- **Records**:

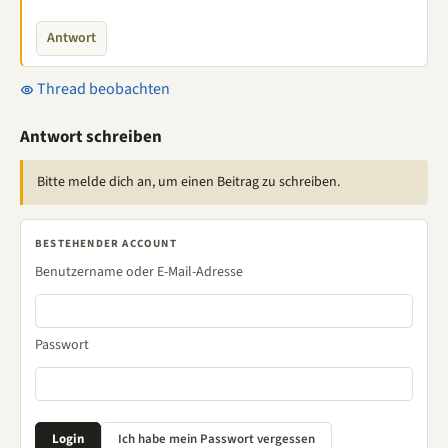
Antwort
Thread beobachten
Antwort schreiben
Bitte melde dich an, um einen Beitrag zu schreiben.
BESTEHENDER ACCOUNT
Benutzername oder E-Mail-Adresse
Passwort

- **What to do**:
Reproduce every line of text in the data above verbatim, leaving out the pictures.

- **Written answer**:
Antwort
Thread beobachten
Antwort schreiben
Bitte melde dich an, um einen Beitrag zu schreiben.
BESTEHENDER ACCOUNT
Benutzername oder E-Mail-Adresse
Passwort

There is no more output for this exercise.